Stated problem — Change every "pose" in the material below to "view", and leave all other text unchanged.
────────
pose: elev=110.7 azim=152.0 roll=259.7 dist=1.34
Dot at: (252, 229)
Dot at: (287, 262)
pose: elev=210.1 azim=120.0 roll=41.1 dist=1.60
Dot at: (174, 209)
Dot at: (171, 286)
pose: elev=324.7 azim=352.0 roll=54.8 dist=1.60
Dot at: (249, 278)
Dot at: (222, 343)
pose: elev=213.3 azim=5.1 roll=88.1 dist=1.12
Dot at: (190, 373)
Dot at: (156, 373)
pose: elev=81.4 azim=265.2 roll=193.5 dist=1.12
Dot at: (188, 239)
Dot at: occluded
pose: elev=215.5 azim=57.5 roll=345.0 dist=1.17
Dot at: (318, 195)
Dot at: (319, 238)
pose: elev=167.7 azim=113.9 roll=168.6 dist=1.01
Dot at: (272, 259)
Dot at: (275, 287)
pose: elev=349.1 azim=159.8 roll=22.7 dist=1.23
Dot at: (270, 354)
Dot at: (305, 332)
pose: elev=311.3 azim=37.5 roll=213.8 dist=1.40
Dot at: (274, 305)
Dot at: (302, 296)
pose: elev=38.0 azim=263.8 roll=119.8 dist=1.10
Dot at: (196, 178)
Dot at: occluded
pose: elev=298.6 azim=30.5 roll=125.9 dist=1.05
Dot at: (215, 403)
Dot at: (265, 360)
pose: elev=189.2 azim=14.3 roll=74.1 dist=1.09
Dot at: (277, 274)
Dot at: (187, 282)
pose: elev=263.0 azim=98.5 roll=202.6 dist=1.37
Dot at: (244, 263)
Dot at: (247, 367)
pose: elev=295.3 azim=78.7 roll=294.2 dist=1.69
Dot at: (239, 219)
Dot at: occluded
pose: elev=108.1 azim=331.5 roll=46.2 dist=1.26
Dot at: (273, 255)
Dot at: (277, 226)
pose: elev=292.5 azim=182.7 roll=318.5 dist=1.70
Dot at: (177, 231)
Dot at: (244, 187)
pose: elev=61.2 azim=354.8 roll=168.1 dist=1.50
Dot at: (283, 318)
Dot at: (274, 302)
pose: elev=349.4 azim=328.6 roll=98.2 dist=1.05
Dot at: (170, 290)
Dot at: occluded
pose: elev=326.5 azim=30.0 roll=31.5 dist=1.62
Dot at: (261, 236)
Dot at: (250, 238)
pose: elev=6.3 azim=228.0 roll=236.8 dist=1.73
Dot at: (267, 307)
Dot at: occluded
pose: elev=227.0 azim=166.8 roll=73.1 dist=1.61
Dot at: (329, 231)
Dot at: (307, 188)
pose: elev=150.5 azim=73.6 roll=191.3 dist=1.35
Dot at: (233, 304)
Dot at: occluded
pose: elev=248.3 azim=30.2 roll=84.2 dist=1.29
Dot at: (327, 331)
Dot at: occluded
────────
The response —
view: elev=110.7 azim=152.0 roll=259.7 dist=1.34
Dot at: (252, 229)
Dot at: (287, 262)
view: elev=210.1 azim=120.0 roll=41.1 dist=1.60
Dot at: (174, 209)
Dot at: (171, 286)
view: elev=324.7 azim=352.0 roll=54.8 dist=1.60
Dot at: (249, 278)
Dot at: (222, 343)
view: elev=213.3 azim=5.1 roll=88.1 dist=1.12
Dot at: (190, 373)
Dot at: (156, 373)
view: elev=81.4 azim=265.2 roll=193.5 dist=1.12
Dot at: (188, 239)
Dot at: occluded
view: elev=215.5 azim=57.5 roll=345.0 dist=1.17
Dot at: (318, 195)
Dot at: (319, 238)
view: elev=167.7 azim=113.9 roll=168.6 dist=1.01
Dot at: (272, 259)
Dot at: (275, 287)
view: elev=349.1 azim=159.8 roll=22.7 dist=1.23
Dot at: (270, 354)
Dot at: (305, 332)
view: elev=311.3 azim=37.5 roll=213.8 dist=1.40
Dot at: (274, 305)
Dot at: (302, 296)
view: elev=38.0 azim=263.8 roll=119.8 dist=1.10
Dot at: (196, 178)
Dot at: occluded
view: elev=298.6 azim=30.5 roll=125.9 dist=1.05
Dot at: (215, 403)
Dot at: (265, 360)
view: elev=189.2 azim=14.3 roll=74.1 dist=1.09
Dot at: (277, 274)
Dot at: (187, 282)
view: elev=263.0 azim=98.5 roll=202.6 dist=1.37
Dot at: (244, 263)
Dot at: (247, 367)
view: elev=295.3 azim=78.7 roll=294.2 dist=1.69
Dot at: (239, 219)
Dot at: occluded
view: elev=108.1 azim=331.5 roll=46.2 dist=1.26
Dot at: (273, 255)
Dot at: (277, 226)
view: elev=292.5 azim=182.7 roll=318.5 dist=1.70
Dot at: (177, 231)
Dot at: (244, 187)
view: elev=61.2 azim=354.8 roll=168.1 dist=1.50
Dot at: (283, 318)
Dot at: (274, 302)
view: elev=349.4 azim=328.6 roll=98.2 dist=1.05
Dot at: (170, 290)
Dot at: occluded
view: elev=326.5 azim=30.0 roll=31.5 dist=1.62
Dot at: (261, 236)
Dot at: (250, 238)
view: elev=6.3 azim=228.0 roll=236.8 dist=1.73
Dot at: (267, 307)
Dot at: occluded
view: elev=227.0 azim=166.8 roll=73.1 dist=1.61
Dot at: (329, 231)
Dot at: (307, 188)
view: elev=150.5 azim=73.6 roll=191.3 dist=1.35
Dot at: (233, 304)
Dot at: occluded
view: elev=248.3 azim=30.2 roll=84.2 dist=1.29
Dot at: (327, 331)
Dot at: occluded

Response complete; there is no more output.